*TAREAS DEL EJERCICIO*.
A - Traduce al inglés esta oración del texto sobre la vida rural: "Por eso, plantearse cruzar al otro lado y asumir la tarea de la producción de la vida es un reto así como una opción que debería dar orgullo y no vergüenza, por la monumental responsabilidad no entendida que significa proteger la naturaleza, ese trabajo limpio que nadie quiere pero que todos exigimos."
B - Transcribe literalmente el fragmento del texto sobre la vida rural que empieza con "Por eso, plantearse" y sigue hasta "que todos exigimos.", ambos incluidos.

Para muchos bolivianos resulta gracioso escuchar a los extranjeros preguntar por qué no nos hemos volcado al campo mientras duró el gobierno indígena que debería haber sido eminentemente rural, casi como gobernar desde tierra adentro (aunque parezca una locura muchos llegamos a pensar eso cuando se instaló el tal “proceso de cambio” hace 14 años). Y es que nada mejoró, por eso cuando uno piensa en irse a vivir allá, los demás siguen asumiendo que uno fracasó en la ciudad y se va para retroceder, involucionar, decrecer e inferiorizarse, es decir, perder estatus y supuestos privilegios urbanos.

A pesar de ello, el deseo refulge en medio de la asfixia y quienes ya no soportan la ciudad se preguntan cómo ruralizarse sin inferiorizarse. Por eso observan apasionadamente algunas soluciones interpuestas por el campo, como la denominada doble residencia muy estudiada por la Fundación Tierra y el CIDES, y es que así han resuelto los rurales las necesidades de relacionarse con la ciudad, viviendo en ambos lugares sometiendo al tiempo en una alternancia constante de multirutinas a lo largo del año, combinando los roles naturales de género, inventando la plurieconomía y alternando la educación formal de los hijos entre la primaria rural y la secundaria citadina, las tareas temporales entre siembra, cosecha, lluvias, invierno, fiestas y los cargos obligatorios en el directorio de la comunidad que atienden los asuntos de interés común conformando la estructura orgánica social más grande que existe en el país.

Entonces, así como ellos han creado el código ruralurbano que les permite transitar fluidamente entre ambos mundos, tiene que ser posible encontrar la manera de establecer una vida rural migrando desde las ciudades, para quien ha perdido los vínculos campesinos pero quiere desprenderse de la burbuja urbana y alcanzar plenitud en las montañas, en los valles o en la selva, sin cargar culpas ni pagar precios innecesarios, sino simplemente cumplir el sueño en vida del gran retorno a la naturaleza e integrarse a la biodiversidad como digno ser vivo, despojándose de la contaminación y de los prejuicios sociales, haciéndose cargo de gestionar su propio oxígeno cada día, sin miedo.

El campo y la ciudad han sido siempre dos opuestos culturales, biológicos y antropológicos, pero ha llegado la hora saludable de diluir esa dicotomía para descubrir la gama de matices que, en lugar de enfrentar pueden enriquecer las posibilidades y dejar de cargar sobre las espaldas del campo la eterna subvención alimentaria a las ciudades, a lo cual ahora hay que sumar en costos económicos el agua y el aire que las ciudades malconsumen y no regeneran.

Por eso, plantearse cruzar al otro lado y asumir la tarea de la producción de la vida es un reto así como una opción que debería dar orgullo y no vergüenza, por la monumental responsabilidad no entendida que significa proteger la naturaleza, ese trabajo limpio que nadie quiere pero que todos exigimos.

*EXTRACTO DE DATOS*.
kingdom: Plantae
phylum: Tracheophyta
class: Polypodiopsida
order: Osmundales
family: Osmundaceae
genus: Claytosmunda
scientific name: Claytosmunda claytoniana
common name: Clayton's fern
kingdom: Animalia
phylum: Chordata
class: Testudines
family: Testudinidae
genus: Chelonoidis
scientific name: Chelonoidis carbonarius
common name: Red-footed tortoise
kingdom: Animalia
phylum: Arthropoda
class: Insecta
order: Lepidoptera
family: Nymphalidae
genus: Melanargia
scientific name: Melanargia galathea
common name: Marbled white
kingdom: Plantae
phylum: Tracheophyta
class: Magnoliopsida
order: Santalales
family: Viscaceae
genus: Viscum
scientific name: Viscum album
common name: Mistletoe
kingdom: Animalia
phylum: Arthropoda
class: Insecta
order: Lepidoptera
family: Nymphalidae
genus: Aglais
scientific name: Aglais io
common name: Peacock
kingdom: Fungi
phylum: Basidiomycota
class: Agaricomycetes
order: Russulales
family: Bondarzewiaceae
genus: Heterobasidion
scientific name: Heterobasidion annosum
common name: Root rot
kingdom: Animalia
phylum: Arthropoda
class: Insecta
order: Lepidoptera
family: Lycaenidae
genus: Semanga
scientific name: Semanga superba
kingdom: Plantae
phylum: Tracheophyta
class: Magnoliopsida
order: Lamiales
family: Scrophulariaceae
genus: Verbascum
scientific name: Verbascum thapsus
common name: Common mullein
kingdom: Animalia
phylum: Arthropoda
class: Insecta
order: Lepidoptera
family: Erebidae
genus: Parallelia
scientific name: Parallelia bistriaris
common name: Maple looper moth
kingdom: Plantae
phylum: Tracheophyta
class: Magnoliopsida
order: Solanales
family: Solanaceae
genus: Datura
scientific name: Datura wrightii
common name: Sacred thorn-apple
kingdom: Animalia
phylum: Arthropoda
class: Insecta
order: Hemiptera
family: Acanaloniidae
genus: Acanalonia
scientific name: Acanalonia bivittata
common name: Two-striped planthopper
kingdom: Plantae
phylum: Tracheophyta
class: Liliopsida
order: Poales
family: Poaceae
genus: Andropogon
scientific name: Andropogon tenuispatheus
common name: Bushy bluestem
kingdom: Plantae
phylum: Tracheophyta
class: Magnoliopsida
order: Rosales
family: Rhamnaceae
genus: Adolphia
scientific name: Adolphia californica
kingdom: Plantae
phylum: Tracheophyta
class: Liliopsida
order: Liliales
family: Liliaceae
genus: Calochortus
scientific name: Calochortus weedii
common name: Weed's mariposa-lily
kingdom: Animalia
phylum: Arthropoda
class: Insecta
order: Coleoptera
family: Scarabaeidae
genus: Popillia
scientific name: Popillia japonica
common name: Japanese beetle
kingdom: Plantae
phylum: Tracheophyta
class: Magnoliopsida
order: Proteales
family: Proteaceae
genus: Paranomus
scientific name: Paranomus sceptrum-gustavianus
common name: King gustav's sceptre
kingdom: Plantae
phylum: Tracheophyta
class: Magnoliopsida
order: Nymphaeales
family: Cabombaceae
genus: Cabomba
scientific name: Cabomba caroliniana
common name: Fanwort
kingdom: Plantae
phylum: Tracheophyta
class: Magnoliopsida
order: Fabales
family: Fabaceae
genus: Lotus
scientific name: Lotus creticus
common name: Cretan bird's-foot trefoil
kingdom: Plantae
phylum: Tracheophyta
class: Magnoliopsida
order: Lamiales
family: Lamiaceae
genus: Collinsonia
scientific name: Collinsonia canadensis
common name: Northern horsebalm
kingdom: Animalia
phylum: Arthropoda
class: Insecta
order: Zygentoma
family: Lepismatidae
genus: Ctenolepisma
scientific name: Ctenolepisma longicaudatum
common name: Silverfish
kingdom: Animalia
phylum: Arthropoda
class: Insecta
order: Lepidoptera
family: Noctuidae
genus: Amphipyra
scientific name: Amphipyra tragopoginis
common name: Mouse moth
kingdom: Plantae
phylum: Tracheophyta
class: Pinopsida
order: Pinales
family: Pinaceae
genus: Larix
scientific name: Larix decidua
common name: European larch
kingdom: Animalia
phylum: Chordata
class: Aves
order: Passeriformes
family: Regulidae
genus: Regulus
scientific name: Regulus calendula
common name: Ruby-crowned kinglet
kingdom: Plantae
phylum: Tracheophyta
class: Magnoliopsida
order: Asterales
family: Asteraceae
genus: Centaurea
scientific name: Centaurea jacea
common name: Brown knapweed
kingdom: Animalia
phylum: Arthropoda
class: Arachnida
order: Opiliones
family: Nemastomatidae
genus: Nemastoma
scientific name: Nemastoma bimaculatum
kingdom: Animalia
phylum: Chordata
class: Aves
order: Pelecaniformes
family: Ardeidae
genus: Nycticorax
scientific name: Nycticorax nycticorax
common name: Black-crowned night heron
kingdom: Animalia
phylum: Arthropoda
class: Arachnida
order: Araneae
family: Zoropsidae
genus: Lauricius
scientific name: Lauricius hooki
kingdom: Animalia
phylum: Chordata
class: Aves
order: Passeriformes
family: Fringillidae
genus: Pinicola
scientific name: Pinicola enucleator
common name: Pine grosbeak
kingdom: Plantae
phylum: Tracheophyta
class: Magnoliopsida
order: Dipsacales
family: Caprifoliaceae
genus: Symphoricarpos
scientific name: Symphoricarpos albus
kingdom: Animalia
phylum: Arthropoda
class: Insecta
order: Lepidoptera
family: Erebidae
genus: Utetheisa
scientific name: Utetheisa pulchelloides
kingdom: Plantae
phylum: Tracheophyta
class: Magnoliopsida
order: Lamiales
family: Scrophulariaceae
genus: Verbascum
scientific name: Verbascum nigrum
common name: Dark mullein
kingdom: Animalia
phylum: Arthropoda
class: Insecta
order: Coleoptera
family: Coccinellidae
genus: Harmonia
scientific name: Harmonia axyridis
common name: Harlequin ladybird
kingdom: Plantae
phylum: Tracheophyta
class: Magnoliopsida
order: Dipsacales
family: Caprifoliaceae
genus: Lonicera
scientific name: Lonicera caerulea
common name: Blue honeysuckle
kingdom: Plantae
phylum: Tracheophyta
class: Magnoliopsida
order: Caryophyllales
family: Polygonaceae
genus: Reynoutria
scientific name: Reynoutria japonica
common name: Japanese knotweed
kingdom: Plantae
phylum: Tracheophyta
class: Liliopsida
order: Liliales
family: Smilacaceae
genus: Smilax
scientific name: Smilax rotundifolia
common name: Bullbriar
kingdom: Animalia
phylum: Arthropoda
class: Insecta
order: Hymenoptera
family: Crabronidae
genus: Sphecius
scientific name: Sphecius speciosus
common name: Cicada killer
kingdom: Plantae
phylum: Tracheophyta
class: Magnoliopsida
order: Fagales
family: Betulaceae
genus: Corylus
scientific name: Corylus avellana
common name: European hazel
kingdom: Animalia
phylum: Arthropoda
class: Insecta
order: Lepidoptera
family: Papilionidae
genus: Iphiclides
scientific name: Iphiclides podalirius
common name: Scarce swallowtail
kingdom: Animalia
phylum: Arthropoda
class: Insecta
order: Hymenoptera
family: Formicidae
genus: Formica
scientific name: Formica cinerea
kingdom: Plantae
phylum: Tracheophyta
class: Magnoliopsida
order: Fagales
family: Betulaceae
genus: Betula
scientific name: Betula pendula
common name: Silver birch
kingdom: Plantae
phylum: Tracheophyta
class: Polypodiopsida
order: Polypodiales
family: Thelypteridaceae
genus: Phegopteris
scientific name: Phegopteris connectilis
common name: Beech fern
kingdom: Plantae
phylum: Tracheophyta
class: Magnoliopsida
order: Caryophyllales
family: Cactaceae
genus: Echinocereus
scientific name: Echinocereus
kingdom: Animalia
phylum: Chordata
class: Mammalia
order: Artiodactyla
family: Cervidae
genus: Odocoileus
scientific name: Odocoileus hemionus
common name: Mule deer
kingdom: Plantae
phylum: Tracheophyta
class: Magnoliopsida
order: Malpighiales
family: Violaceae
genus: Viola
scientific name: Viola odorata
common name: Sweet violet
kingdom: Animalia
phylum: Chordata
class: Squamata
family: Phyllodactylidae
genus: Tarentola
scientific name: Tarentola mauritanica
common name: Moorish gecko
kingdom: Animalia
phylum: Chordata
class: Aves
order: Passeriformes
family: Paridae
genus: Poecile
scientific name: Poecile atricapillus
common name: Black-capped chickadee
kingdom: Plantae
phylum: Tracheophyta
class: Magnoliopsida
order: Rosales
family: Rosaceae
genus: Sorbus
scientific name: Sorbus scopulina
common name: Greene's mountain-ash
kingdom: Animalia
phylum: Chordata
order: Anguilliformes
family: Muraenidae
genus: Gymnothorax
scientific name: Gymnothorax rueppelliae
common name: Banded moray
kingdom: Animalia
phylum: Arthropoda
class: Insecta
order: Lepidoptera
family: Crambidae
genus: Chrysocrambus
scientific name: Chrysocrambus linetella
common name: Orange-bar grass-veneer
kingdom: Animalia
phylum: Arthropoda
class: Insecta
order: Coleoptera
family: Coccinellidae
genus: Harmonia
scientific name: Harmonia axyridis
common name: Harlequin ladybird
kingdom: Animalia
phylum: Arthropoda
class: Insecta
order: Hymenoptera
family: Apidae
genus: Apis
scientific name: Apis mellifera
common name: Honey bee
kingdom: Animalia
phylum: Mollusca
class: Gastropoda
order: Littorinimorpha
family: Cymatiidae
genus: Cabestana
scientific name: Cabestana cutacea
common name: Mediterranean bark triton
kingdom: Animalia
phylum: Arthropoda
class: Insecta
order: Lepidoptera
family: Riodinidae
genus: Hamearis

*RESPUESTAS*.
A - That is why considering crossing to the other side and taking on the task of producing life is a challenge as well as an option that should bring pride rather than shame, because of the monumental, misunderstood responsibility that protecting nature entails, that clean work nobody wants but all of us demand.

B -
Por eso, plantearse cruzar al otro lado y asumir la tarea de la producción de la vida es un reto así como una opción que debería dar orgullo y no vergüenza, por la monumental responsabilidad no entendida que significa proteger la naturaleza, ese trabajo limpio que nadie quiere pero que todos exigimos.